> **Excerpt provided**:
______________________________

May 04, 2015 11:12 IST

Modi with Xi Jinping

 

'While visits and personal meetings are useful, changes of strategic significance have occurred recently with Beijing trying to take the lead, which Modi must take note of.'

Srikanth Kondapalli warns of the pitfalls that await the prime minister as he prepares to visit China.

Prime Minister Narendra Modi is no stranger to China, having visited that country four times previously as Gujarat chief minister. Hence, his visit to China this fortnight is expected to be smooth. He has also met with the current political dispensation in China at various fora.

He met President Xi Jinping at Fortaleza in Brazil at the BRICS meeting on July 14 last year; during Xi's visit to India in September; at the G-20 meeting in Australia, and with Premier Li Keqiang at Naypyidaw, Myanmar, at the East Asian Summit last November.

Meetings with State Councilor Yang Jiechi and Foreign Minister Wang Yi must have also provided the prime minister with a peek into the Chinese thinking process.

While these visits and personal meetings are useful in the 'learning curve' on China, a number of changes of strategic significance have occurred recently, with Beijing trying to take the lead.

First, Modi needs to understand that tactical measures will not suffice to address China's current strategic rise. China has grown to such an extent that it is today trying to actively influence global and regional environments and reshape the system to its advantage. It is reviving the Middle Kingdom phenomenon.

Of late, China is surprising the international community with its grand initiatives, even as it provides the least inclination to the international community about its real intentions.

Xi's May 2014 CICA Summit meeting speech on Asia for Asians or the continental and maritime Silk Roads initiatives in 2013, the Asian Infrastructure Investment Bank in 2014 and the Bandung Conference speech in April 2015 are the latest.

Moreover, in a strident note, Xi, in a speech on foreign policy in November 2014, vowed to protect China's 'legitimate rights and interests,' 'protect China's overseas interests and continue to improve our capacity to provide such protection' and oppose 'the arbitrary use or threat of force' -- indicating China's expanded missions in global domains, including in areas of Indian influence.

______________________________

> **Dataset records**:
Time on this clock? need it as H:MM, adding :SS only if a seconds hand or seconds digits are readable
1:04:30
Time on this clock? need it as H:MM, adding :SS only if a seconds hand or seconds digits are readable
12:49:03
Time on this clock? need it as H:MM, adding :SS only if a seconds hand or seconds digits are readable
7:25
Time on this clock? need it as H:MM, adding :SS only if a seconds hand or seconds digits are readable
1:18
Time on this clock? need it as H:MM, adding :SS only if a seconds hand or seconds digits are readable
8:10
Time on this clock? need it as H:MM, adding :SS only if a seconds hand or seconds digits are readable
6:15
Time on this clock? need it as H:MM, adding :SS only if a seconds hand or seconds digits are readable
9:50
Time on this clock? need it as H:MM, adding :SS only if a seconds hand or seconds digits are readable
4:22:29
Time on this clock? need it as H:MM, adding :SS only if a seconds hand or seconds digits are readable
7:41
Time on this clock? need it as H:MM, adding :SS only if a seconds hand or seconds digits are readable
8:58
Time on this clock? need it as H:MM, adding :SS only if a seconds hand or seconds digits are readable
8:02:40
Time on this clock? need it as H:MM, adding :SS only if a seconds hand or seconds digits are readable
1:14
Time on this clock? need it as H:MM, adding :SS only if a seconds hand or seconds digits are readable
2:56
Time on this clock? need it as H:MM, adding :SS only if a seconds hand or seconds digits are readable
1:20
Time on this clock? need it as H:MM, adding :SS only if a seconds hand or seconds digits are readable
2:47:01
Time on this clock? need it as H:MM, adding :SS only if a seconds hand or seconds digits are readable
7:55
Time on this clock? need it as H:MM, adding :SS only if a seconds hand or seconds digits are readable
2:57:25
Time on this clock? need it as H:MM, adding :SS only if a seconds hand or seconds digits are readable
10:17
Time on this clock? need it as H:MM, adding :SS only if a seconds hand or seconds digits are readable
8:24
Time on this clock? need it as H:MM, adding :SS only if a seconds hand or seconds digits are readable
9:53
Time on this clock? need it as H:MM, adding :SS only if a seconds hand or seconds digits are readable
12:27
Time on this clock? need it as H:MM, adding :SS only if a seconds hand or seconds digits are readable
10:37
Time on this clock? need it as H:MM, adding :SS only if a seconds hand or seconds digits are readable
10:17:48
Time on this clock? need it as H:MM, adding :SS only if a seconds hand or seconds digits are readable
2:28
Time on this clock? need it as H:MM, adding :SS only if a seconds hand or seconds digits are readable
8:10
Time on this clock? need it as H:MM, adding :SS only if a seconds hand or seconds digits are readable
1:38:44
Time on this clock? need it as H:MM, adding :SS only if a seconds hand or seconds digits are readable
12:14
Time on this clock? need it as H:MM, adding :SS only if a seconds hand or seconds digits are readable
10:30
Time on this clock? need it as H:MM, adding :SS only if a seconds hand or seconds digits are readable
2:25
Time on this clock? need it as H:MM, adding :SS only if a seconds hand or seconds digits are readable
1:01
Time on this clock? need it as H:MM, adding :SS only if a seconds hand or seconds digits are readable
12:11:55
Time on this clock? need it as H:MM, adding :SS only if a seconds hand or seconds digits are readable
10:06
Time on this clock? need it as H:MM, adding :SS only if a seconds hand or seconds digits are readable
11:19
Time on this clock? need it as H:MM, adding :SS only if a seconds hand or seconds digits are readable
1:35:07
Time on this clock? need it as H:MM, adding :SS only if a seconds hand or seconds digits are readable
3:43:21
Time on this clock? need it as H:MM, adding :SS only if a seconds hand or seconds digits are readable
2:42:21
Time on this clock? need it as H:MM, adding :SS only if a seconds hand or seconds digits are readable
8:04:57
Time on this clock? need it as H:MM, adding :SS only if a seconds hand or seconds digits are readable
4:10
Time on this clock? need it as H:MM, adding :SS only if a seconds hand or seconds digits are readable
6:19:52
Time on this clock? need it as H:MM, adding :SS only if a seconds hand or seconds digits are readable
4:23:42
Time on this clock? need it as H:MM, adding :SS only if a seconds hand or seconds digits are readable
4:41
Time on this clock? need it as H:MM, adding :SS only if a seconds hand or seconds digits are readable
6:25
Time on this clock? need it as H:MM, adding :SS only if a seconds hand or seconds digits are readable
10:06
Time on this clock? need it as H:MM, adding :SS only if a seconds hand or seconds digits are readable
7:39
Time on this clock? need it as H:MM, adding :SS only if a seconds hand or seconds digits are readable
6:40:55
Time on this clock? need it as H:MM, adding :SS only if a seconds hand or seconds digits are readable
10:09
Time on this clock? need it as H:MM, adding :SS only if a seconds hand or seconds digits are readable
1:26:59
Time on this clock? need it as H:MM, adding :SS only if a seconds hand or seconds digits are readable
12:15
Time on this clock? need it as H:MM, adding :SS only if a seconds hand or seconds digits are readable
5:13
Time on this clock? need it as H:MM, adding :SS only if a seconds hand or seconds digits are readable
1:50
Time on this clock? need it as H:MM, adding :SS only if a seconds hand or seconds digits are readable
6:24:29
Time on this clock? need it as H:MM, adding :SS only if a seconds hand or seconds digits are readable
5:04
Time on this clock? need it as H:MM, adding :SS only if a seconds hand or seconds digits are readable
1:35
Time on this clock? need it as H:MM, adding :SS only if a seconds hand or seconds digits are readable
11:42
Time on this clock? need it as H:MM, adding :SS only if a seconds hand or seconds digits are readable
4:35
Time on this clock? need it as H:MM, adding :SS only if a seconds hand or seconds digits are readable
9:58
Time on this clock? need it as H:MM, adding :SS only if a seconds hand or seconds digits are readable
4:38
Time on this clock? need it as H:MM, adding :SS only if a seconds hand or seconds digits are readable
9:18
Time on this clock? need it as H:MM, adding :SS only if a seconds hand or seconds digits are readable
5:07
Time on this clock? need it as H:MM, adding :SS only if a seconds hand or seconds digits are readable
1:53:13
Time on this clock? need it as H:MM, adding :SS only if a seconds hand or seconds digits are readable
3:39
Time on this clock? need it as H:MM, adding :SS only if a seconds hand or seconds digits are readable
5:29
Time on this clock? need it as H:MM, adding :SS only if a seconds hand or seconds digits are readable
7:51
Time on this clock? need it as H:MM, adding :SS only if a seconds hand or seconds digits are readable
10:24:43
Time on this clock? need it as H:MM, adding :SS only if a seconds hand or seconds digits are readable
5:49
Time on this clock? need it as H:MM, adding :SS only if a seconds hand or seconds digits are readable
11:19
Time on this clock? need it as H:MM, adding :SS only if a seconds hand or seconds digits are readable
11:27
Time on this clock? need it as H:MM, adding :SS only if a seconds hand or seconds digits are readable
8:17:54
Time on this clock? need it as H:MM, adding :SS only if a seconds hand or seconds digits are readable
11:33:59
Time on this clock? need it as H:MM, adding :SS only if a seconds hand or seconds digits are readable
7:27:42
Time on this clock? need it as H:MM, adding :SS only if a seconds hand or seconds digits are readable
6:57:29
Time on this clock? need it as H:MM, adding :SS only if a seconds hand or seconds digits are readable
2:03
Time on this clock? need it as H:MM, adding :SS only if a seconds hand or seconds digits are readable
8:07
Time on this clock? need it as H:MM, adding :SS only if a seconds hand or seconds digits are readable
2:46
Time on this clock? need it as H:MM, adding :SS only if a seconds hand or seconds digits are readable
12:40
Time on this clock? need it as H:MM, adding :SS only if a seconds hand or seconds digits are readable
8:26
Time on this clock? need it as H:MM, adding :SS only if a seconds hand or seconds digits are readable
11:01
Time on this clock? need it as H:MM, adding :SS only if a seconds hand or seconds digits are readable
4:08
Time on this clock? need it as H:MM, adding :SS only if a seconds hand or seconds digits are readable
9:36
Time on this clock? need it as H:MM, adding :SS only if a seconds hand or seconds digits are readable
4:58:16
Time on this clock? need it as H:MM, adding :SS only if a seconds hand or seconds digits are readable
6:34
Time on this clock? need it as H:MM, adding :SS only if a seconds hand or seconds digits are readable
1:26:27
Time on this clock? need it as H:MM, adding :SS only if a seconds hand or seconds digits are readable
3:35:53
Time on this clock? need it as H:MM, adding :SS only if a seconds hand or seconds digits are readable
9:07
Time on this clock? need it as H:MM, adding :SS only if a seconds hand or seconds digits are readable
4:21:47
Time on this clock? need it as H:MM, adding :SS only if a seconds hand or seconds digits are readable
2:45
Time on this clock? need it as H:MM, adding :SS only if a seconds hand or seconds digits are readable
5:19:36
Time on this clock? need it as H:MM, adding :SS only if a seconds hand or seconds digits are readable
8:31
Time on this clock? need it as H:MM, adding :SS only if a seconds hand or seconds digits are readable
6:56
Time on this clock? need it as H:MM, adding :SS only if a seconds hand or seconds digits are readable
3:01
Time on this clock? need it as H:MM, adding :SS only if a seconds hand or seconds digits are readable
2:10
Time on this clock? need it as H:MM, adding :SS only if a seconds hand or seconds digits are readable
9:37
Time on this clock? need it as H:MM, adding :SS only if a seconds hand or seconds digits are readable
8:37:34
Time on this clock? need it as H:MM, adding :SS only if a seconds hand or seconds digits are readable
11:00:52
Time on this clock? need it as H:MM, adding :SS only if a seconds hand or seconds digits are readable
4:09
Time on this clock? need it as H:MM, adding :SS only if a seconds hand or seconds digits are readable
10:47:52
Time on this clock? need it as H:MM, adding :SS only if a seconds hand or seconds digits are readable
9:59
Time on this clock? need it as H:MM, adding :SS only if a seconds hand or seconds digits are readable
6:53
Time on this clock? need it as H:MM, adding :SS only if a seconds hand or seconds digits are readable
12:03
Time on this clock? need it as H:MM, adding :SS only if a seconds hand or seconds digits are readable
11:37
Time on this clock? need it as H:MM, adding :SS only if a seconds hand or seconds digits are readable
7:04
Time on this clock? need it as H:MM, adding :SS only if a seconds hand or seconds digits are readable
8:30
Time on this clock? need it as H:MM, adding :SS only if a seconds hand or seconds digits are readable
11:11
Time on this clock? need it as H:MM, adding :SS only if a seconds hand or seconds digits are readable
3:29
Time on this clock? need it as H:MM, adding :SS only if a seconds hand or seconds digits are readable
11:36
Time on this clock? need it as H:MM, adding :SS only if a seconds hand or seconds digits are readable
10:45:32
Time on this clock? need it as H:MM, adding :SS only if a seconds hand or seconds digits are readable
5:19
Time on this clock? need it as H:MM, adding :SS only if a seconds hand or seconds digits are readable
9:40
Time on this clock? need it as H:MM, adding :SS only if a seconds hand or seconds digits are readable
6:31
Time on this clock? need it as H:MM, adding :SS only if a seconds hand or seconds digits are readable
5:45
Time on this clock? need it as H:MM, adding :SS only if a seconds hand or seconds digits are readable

______________________________

> **Actions to take**:
a – Reproduce the passage of the article on Modi's China visit between "He met President" and "Chinese thinking process.", inclusive.
b – Carry the article on Modi's upcoming visit to China forward from its last sentence.

> **Responses by task**:
a –
He met President Xi Jinping at Fortaleza in Brazil at the BRICS meeting on July 14 last year; during Xi's visit to India in September; at the G-20 meeting in Australia, and with Premier Li Keqiang at Naypyidaw, Myanmar, at the East Asian Summit last November.

Meetings with State Councilor Yang Jiechi and Foreign Minister Wang Yi must have also provided the prime minister with a peek into the Chinese thinking process.

b –
Second, Modi needs to understand that the ground reality in Asia is changing fast. China's outwardly Monroe Doctrine has held sway over the East and South China Seas, where its anti-access and area denial strategies have imposed high costs on the United States even as the regional powers are too busy fending for themselves.

Towards the western regions, China's initiatives today have integrated these regions to feed into China's rise. Kazakhstan and Turkmenistan today are too dependent on China to follow autonomous policies. Smaller countries like Nepal, Myanmar, Pakistan, Malaysia, Mongolia and others are engrossed with domestic issues and worried about Chinese wrath.

In other words, China is looking for regional satraps in this global and regional transition period. India then has to be clear-headed on the tectonic shifts unfolding in Asia currently and at a minimum see that it is not marginalised.

While asymmetries in power between Beijing and New Delhi are increasing, India should understand that even though similar asymmetries in power existed between the US and China, the latter elicited concessions from Washington.

Third, Modi needs to understand that China follows the policy of 'talking sweetly, yielding none' on contentious bilateral issues. This is generally adopted to buy time or influence and soften the other side through business deals.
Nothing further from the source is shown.